I want to know how to access a private bucket S3 file or a folder inside script.py entry point of sagemaker . I uploaded the file to S3 using following code

boto3_client = boto3.Session(
                        region_name='us-east-1',
                        aws_access_key_id='xxxxxxxxxxx',
                        aws_secret_access_key='xxxxxxxxxxx'
)

sess = sagemaker.Session(boto3_client)  
role=sagemaker.session.get_execution_role(sagemaker_session=sess)
inputs = sess.upload_data(path="df.csv", bucket=sess.default_bucket(), key_prefix=prefix)

This is the code of estimator

import sagemaker
from sagemaker.pytorch import PyTorch


pytorch_estimator = PyTorch(
    entry_point='script.py',
    instance_type='ml.g4dn.xlarge',
    source_dir = './',
    role=role,
    sagemaker_session=sess,

)

Now inside script.py file i want to access the df.csv file from s3. This is my code inside script.py.

parser = argparse.ArgumentParser()
parser.add_argument("--data-dir", type=str, default=os.environ["SM_CHANNEL_TRAINING"])
args, _ = parser.parse_known_args()

#create session
sess=Session(boto3.Session(
                        region_name='us-east-1'))
S3Downloader.download(s3_uri=args.data_dir,
                          local_path='./',
                          sagemaker_session=sess)

df=pd.read_csv('df.csv')

But this is giving error

ValueError: Expecting 's3' scheme, got:  in /opt/ml/input/data/training., exit code: 1

I think one way is to pass secret key and access key. But i am already passing sagemaker_session. How can i call that session inside script.py file and get my file read.

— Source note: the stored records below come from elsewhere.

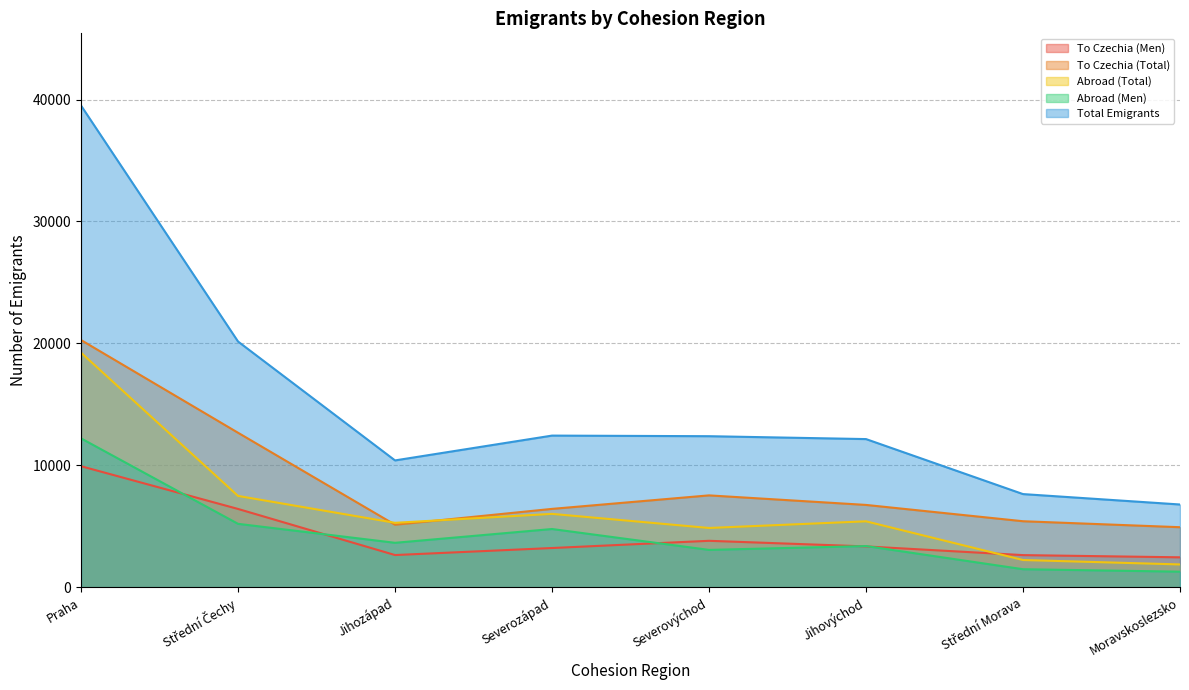

Reading left to right, extract all data points from this chart.

To Czechia (Men): Praha=9922	Střední Čechy=6416	Jihozápad=2634	Severozápad=3210	Severovýchod=3802	Jihovýchod=3343	Střední Morava=2629	Moravskoslezsko=2448
To Czechia (Total): Praha=20271	Střední Čechy=12667	Jihozápad=5120	Severozápad=6421	Severovýchod=7529	Jihovýchod=6746	Střední Morava=5408	Moravskoslezsko=4918
Abroad (Total): Praha=19236	Střední Čechy=7484	Jihozápad=5277	Severozápad=6012	Severovýchod=4855	Jihovýchod=5401	Střední Morava=2227	Moravskoslezsko=1863
Abroad (Men): Praha=12205	Střední Čechy=5195	Jihozápad=3638	Severozápad=4769	Severovýchod=3057	Jihovýchod=3371	Střední Morava=1471	Moravskoslezsko=1270
Total Emigrants: Praha=39507	Střední Čechy=20151	Jihozápad=10397	Severozápad=12433	Severovýchod=12384	Jihovýchod=12147	Střední Morava=7635	Moravskoslezsko=6781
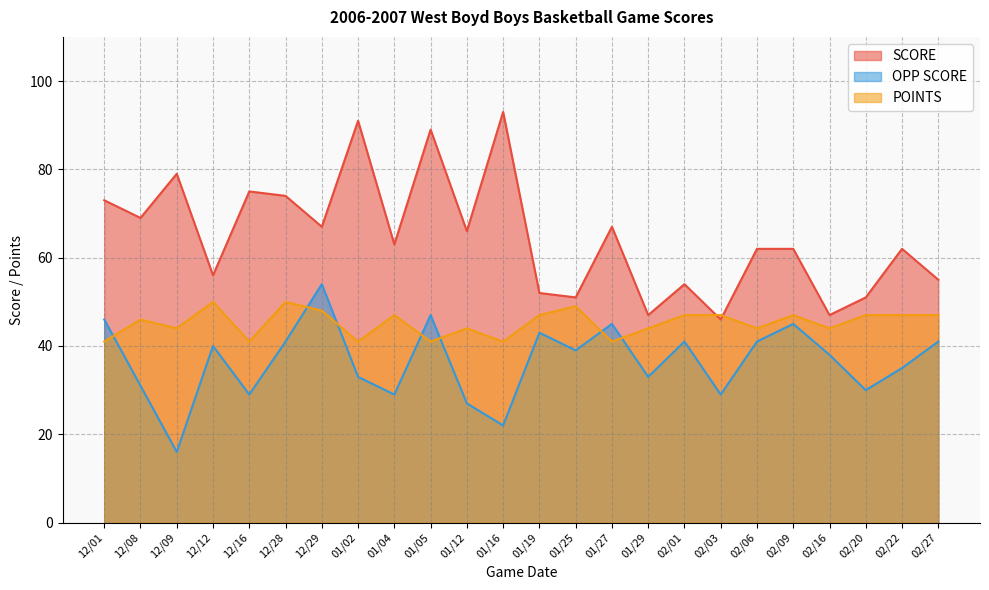

The value of SCORE at 02/27 is 55. True or false?

True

CodePudding user response：

I think this approach is conceptually wrong.

Files within sagemaker jobs (whether training or otherwise) should be passed during machine initialization. Imagine you have to create a job with 10 machines, do you want to read the file 10 times or replicate it directly by having it read once?

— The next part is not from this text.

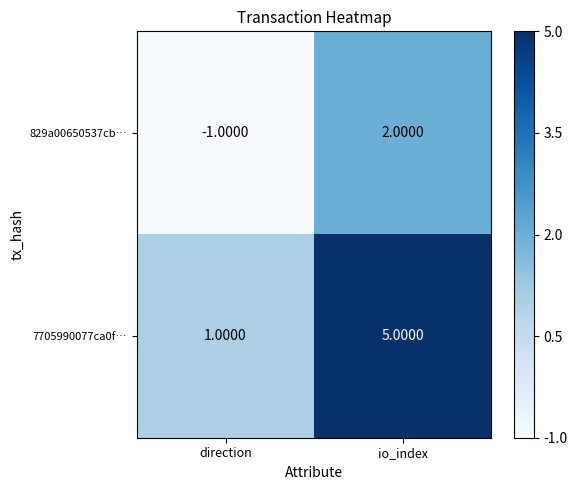

At which label is 7705990077ca0f… closest to 3?

direction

In the case of the training job, they should be passed into the fit (in the case of direct code like yours) or as TrainingInput in the case of pipeline.

You can follow this official AWS example: "Train an MNIST model with PyTorch"

However, the important part is simply passing a dictionary of input channels to the fit:

pytorch_estimator.fit({'training': s3_input_train})

You can put the name of the channel (in this case 'train') any way you want. The path s3 will be the one in your df.csv.

Within your script.py, you can read the df.csv directly between environment variables (or at least be able to specify it between argparse). Generic code with this default will suffice:

parser.add_argument("--train", type=str, default=os.environ["SM_CHANNEL_TRAINING"])

It follows the nomenclature "SM_CHANNEL_" your_channel_name. So if you had put "train": s3_path, the variable would have been called SM_CHANNEL_TRAIN.

Then you can read your file directly by pointing to the path corresponding to that environment variable.